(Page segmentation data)
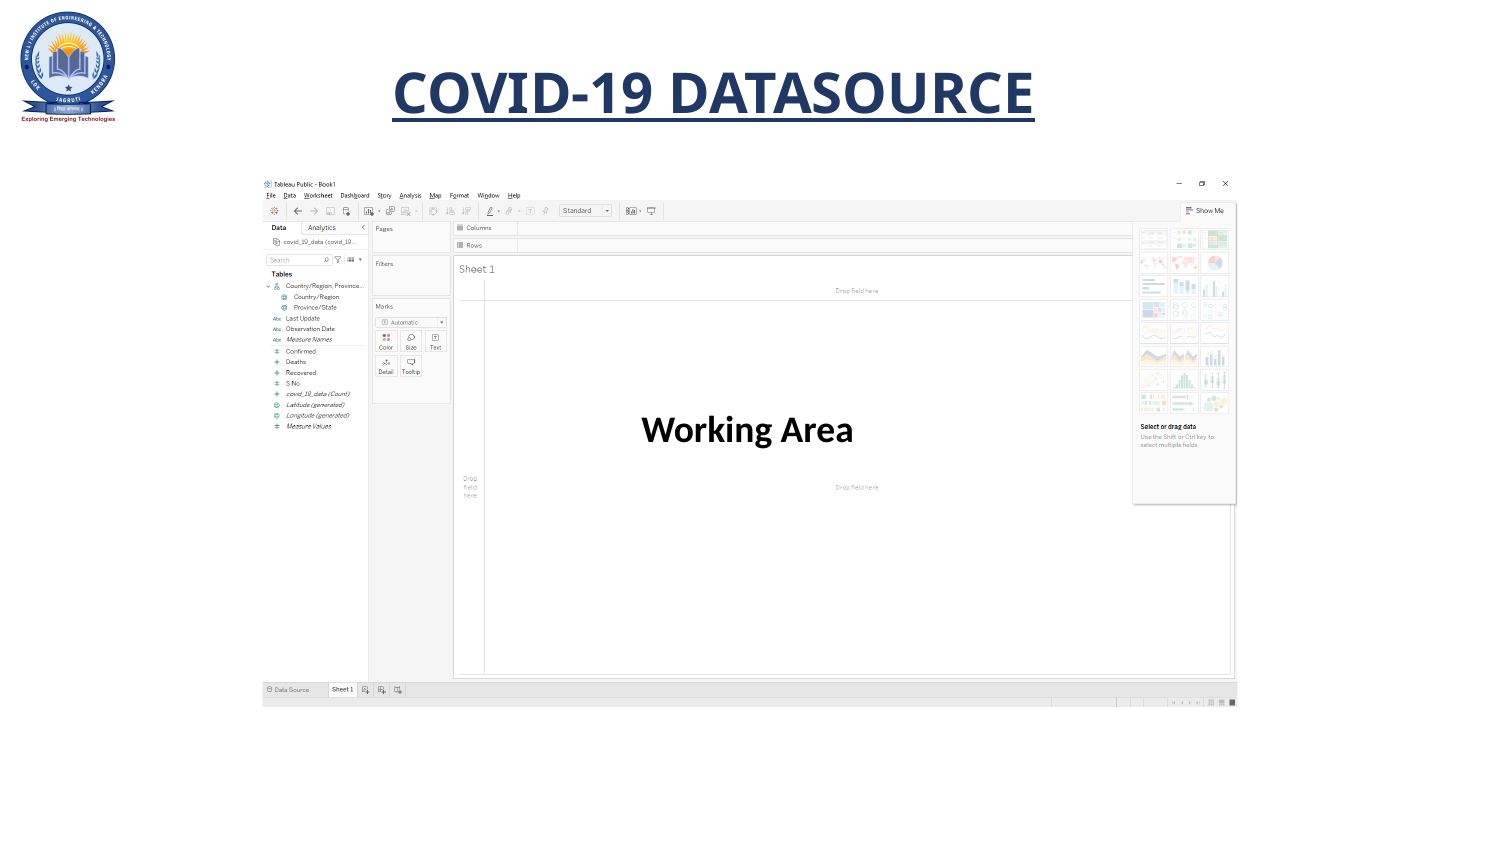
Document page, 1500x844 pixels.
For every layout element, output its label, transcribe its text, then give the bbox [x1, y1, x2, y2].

text_box COVID-19 DATASOURCE [66, 0, 1361, 148]
picture [0, 0, 66, 135]
picture [262, 178, 1238, 707]
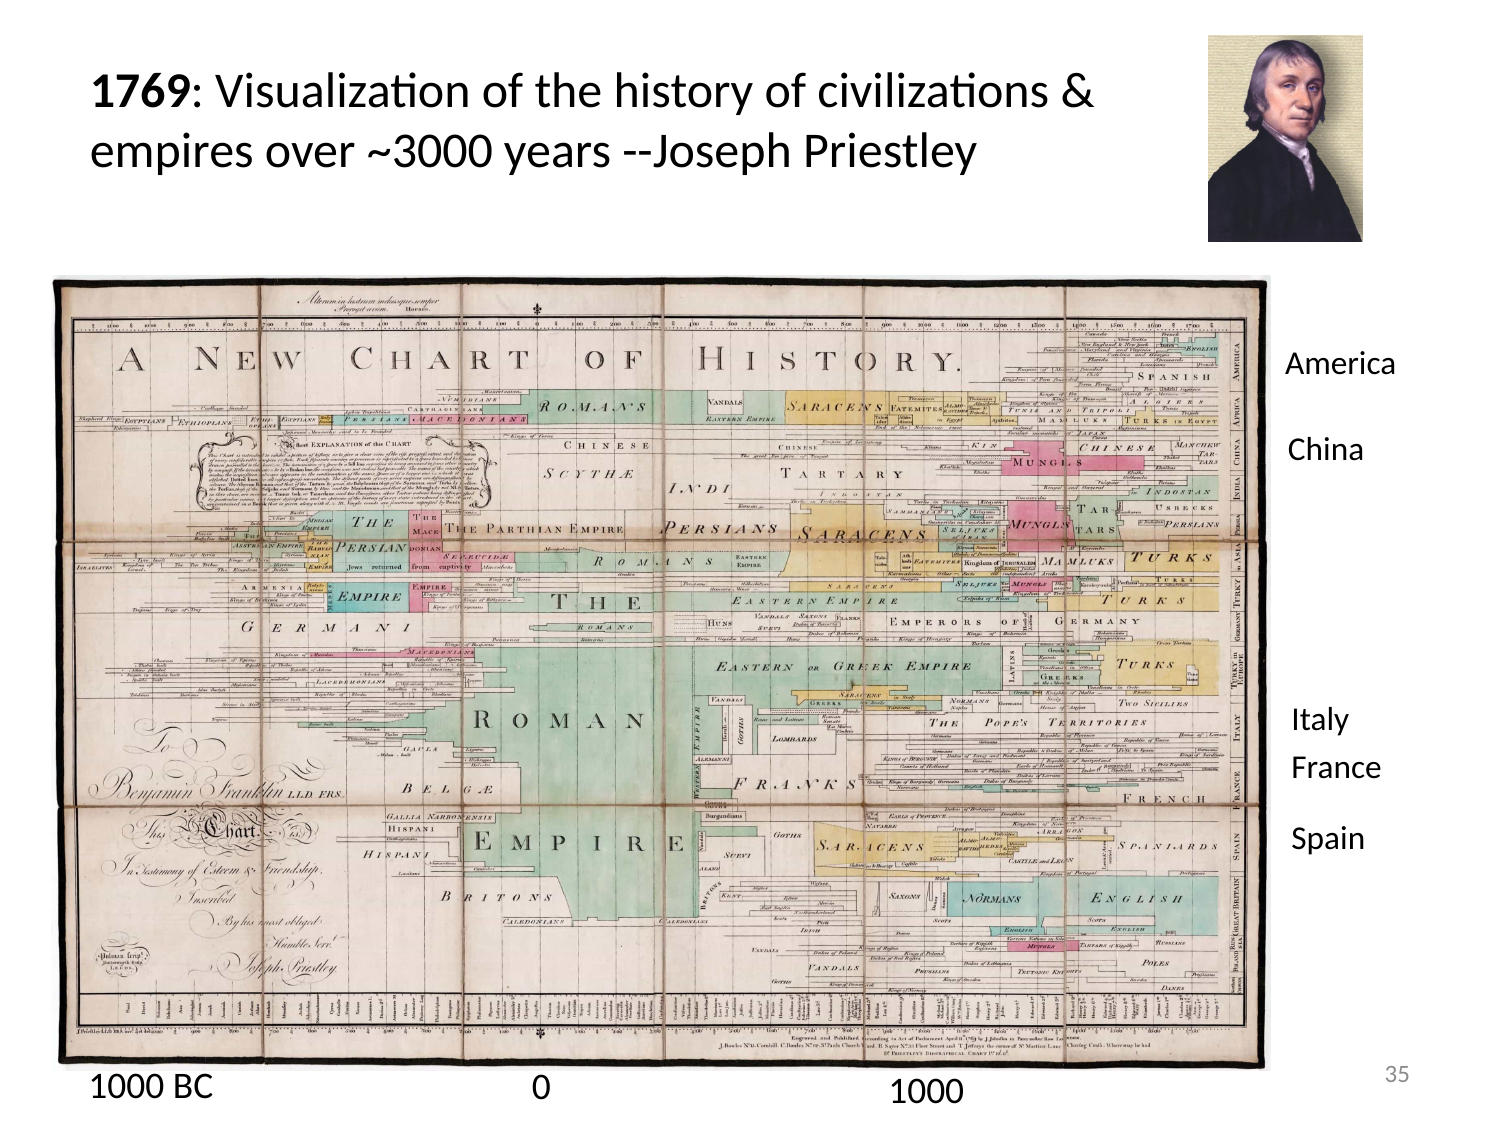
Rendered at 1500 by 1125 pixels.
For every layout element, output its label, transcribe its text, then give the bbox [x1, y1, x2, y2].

text_box 1000 [844, 1079, 1009, 1119]
text_box 0 [508, 1079, 574, 1115]
text_box America [1274, 333, 1446, 389]
text_box 1769: Visualization of the history of civilizations & empires over ~3000 years --Joseph Priestley [74, 49, 1113, 185]
text_box China [1274, 420, 1449, 475]
slide_number 35 [1074, 1042, 1425, 1103]
text_box Italy [1276, 689, 1415, 745]
text_box 1000 BC [60, 1079, 242, 1114]
text_box Spain [1276, 808, 1452, 864]
text_box France [1276, 745, 1415, 793]
picture [51, 275, 1271, 1071]
picture [1208, 35, 1364, 243]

§ TASK DESCRIPTION
Each line of the data above must be repeated exactly, images excluded.

§ FINISHED EXERCISE
Document page, 1500x844 pixels.
For every layout element, output its label, transcribe its text, then give the bbox [x1, y1, x2, y2].

text_box COVID-19 DATASOURCE [66, 0, 1361, 148]
picture [0, 0, 66, 135]
picture [262, 178, 1238, 707]
Rendered at 1500 by 1125 pixels.
For every layout element, output its label, transcribe its text, then give the bbox [x1, y1, x2, y2].

text_box 1000 [844, 1079, 1009, 1119]
text_box 0 [508, 1079, 574, 1115]
text_box America [1274, 333, 1446, 389]
text_box 1769: Visualization of the history of civilizations & empires over ~3000 years --Joseph Priestley [74, 49, 1113, 185]
text_box China [1274, 420, 1449, 475]
slide_number 35 [1074, 1042, 1425, 1103]
text_box Italy [1276, 689, 1415, 745]
text_box 1000 BC [60, 1079, 242, 1114]
text_box Spain [1276, 808, 1452, 864]
text_box France [1276, 745, 1415, 793]
picture [51, 275, 1271, 1071]
picture [1208, 35, 1364, 243]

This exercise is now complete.